# Just messing around



## HEMI (Sep 25, 2011)

ok i just had to mess around with my new corer


----------



## bill (May 21, 2004)

Ok, got my attention...go man go!!


----------



## 3192 (Dec 30, 2004)

I'm liking that!! Keep us updated on the final product. gb


----------



## trodery (Sep 13, 2006)

Is that plywood? It looks AWESOME!


----------



## Hooked (Oct 15, 2004)

Very nice. 
Am I correct is the assumption that using the corer you could make multiple, progressively smaller, pieces from a single 'chunk'?

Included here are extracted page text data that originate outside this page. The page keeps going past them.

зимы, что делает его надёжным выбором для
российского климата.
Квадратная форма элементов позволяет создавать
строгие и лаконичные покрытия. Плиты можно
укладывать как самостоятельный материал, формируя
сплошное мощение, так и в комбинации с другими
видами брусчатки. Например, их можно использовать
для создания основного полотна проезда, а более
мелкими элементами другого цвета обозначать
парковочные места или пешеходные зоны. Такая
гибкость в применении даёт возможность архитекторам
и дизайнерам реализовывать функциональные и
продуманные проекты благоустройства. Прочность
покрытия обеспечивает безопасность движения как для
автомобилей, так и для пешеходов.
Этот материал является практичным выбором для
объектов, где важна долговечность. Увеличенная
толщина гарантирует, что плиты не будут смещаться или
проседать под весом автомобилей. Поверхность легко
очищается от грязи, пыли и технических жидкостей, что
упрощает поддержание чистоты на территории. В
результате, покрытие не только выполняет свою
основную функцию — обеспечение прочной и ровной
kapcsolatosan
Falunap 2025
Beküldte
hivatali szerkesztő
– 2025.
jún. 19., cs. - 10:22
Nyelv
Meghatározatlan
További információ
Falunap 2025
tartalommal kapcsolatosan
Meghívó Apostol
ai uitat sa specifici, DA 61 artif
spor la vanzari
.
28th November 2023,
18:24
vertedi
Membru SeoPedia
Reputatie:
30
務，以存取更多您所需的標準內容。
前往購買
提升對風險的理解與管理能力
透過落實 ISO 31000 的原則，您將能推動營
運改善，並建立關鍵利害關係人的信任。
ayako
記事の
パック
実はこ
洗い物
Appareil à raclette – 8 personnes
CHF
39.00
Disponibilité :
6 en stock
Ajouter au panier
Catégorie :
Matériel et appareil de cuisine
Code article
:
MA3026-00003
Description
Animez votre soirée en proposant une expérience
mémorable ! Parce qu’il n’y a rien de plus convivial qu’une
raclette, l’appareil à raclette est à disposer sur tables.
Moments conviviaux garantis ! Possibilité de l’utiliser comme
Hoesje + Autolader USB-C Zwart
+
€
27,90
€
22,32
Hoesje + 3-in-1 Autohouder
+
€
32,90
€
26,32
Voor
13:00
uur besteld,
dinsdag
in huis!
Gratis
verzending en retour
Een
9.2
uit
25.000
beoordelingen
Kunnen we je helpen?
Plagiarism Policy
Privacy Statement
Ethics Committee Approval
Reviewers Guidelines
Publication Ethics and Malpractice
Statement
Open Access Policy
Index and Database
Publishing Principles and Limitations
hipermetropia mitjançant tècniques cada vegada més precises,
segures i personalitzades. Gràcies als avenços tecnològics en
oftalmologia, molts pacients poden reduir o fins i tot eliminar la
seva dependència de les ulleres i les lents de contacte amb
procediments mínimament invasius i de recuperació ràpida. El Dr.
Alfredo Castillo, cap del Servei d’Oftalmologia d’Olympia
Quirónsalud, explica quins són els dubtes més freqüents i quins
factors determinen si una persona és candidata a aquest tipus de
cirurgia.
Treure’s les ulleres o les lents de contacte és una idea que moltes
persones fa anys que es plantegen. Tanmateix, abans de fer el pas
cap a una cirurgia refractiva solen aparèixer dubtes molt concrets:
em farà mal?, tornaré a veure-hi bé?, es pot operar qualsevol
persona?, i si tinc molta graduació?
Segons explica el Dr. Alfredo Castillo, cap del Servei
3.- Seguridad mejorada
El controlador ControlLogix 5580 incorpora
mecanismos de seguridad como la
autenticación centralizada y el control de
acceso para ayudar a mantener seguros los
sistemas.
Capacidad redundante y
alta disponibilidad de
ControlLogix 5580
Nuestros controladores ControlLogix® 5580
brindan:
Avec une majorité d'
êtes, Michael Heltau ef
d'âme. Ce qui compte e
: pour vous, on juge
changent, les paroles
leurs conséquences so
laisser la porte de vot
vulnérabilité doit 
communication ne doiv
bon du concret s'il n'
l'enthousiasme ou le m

Terry -- doesn't look like plywood on the finished bowl. Sure does on the raw glue-up though.
edit: looking again it appears to be two different pieces. The first one does look like plywood.


----------



## Tortuga (May 21, 2004)

trodery said:


> Is that plywood? It looks AWESOME!


My question too.... Never seen 12" thick plywood...unless he done it himself....???????????

Dang nice work whatever it is...


----------



## Slip (Jul 25, 2006)

Looks like a lot of glued up solid wood to me. Sweet looking.


----------



## HEMI (Sep 25, 2011)

here is a update only worked on it for about a hour.
yep its old plywood scrap glued together.
there are three differant size corers.you can cut out small bowls from a big blank.
hard to cut plywood this way,lots of small holes and very tough.will rough sand than stain than put a coating on like the eyes on a fishing pole.hope it works


----------



## HEMI (Sep 25, 2011)

Stained today


----------